Custom statistics


ritest() can run randomization inference (RI) on any statistic, as long as you can write a generic function, python stat_fn(df_perm) -> float, that takes a permuted dataset and returns a single number. In this page I show a few common statistics you may want to use.

The script to run all the examples is in the repository.

Data

I use a small toy dataset (n = 100) with complete randomization (exactly half treated).
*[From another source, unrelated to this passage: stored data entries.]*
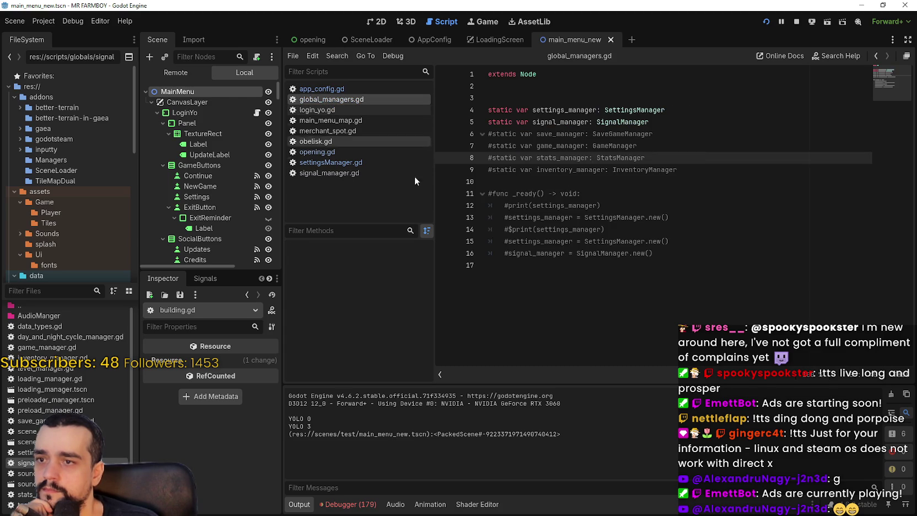
Step: Uncomment the _ready header and SettingsManager creations on lines 11, 13 and 15, save, and stop the run
{"action": "left_click", "coordinate": [491, 194]}
{"action": "key", "text": "BackSpace"}
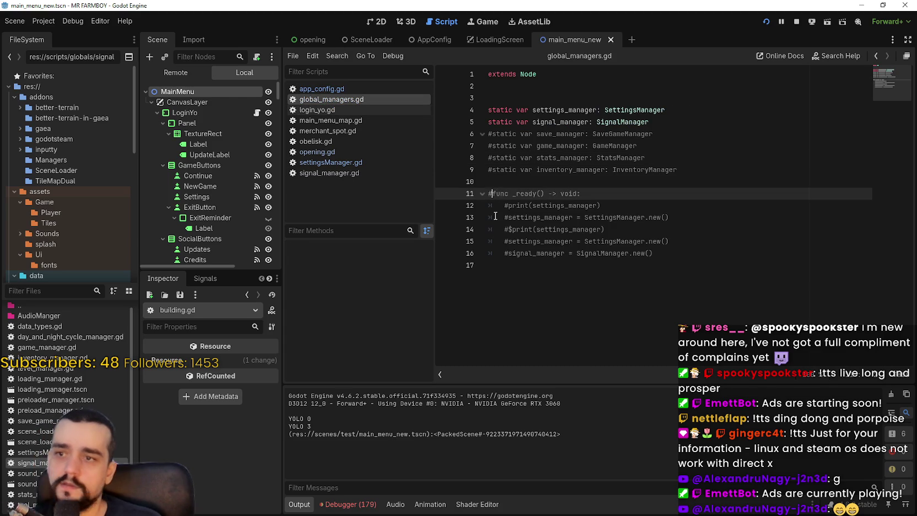
{"action": "left_click", "coordinate": [506, 217]}
{"action": "key", "text": "BackSpace"}
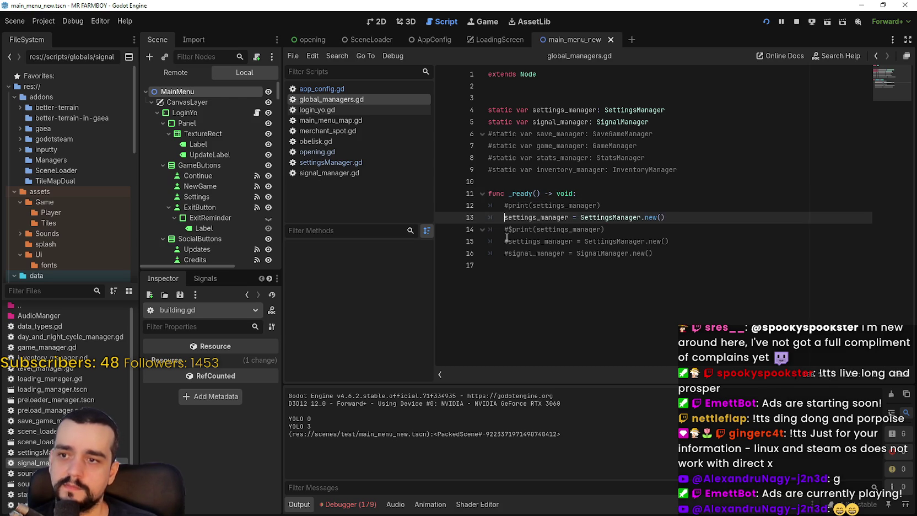
{"action": "left_click", "coordinate": [507, 243]}
{"action": "key", "text": "BackSpace"}
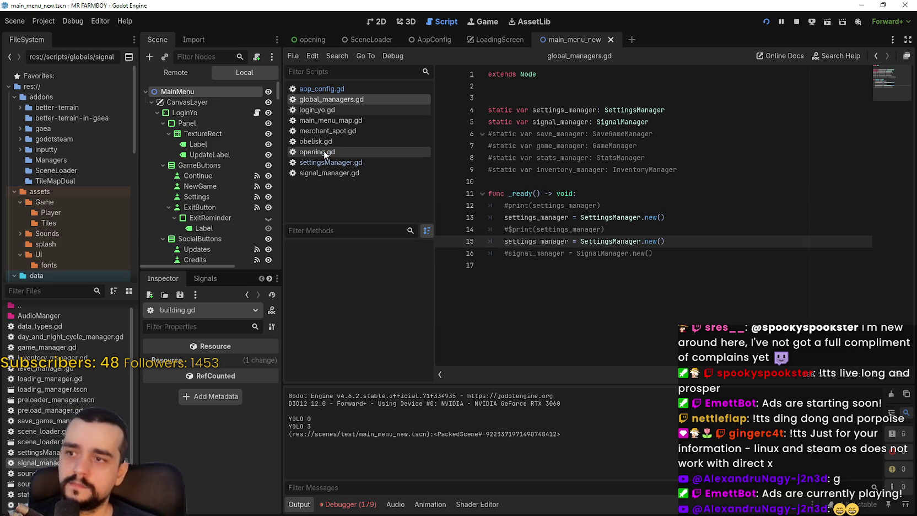
{"action": "left_click", "coordinate": [317, 152]}
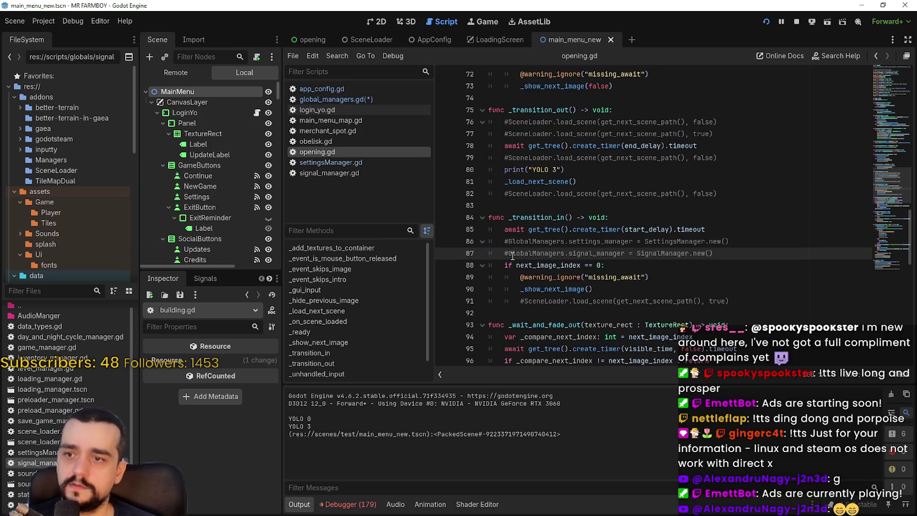
{"action": "key", "text": "ctrl+s"}
{"action": "left_click", "coordinate": [797, 22]}
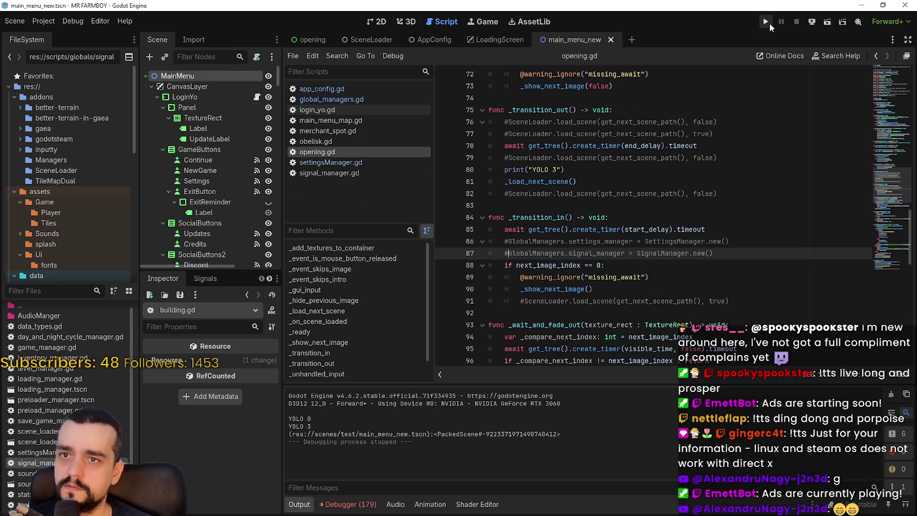
Step: Run, continue past the breakpoint, restart until two Settings Manager timings near 1226 ms appear, then stop
{"action": "left_click", "coordinate": [767, 22]}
The outcome has mild heavy tails so the robust and distributional statistics have something to do.

def make_data(n: int = 100, seed: int = 1, tau: float = 0.6) -> pd.DataFrame:
    rng = np.random.default_rng(seed)

    # Complete randomization: exactly n/2 treated
    z = np.zeros(n, dtype=int)
    z[: n // 2] = 1
    z = rng.permutation(z)

    x = rng.normal(size=n)

    # Mixture noise for heavier tails
    u = rng.uniform(size=n)
    eps = np.where(
        u < 0.85, rng.normal(scale=1.0, size=n), rng.normal(scale=3.0, size=n)
    )

    # Treatment shifts the location a bit (tau), plus baseline x effect
    y = 0.2 + tau * z + 0.5 * x + eps

    return pd.DataFrame({"y": y, "z": z, "x": x})

Shared utility

All statistics below are computed from the treated and control outcome vectors.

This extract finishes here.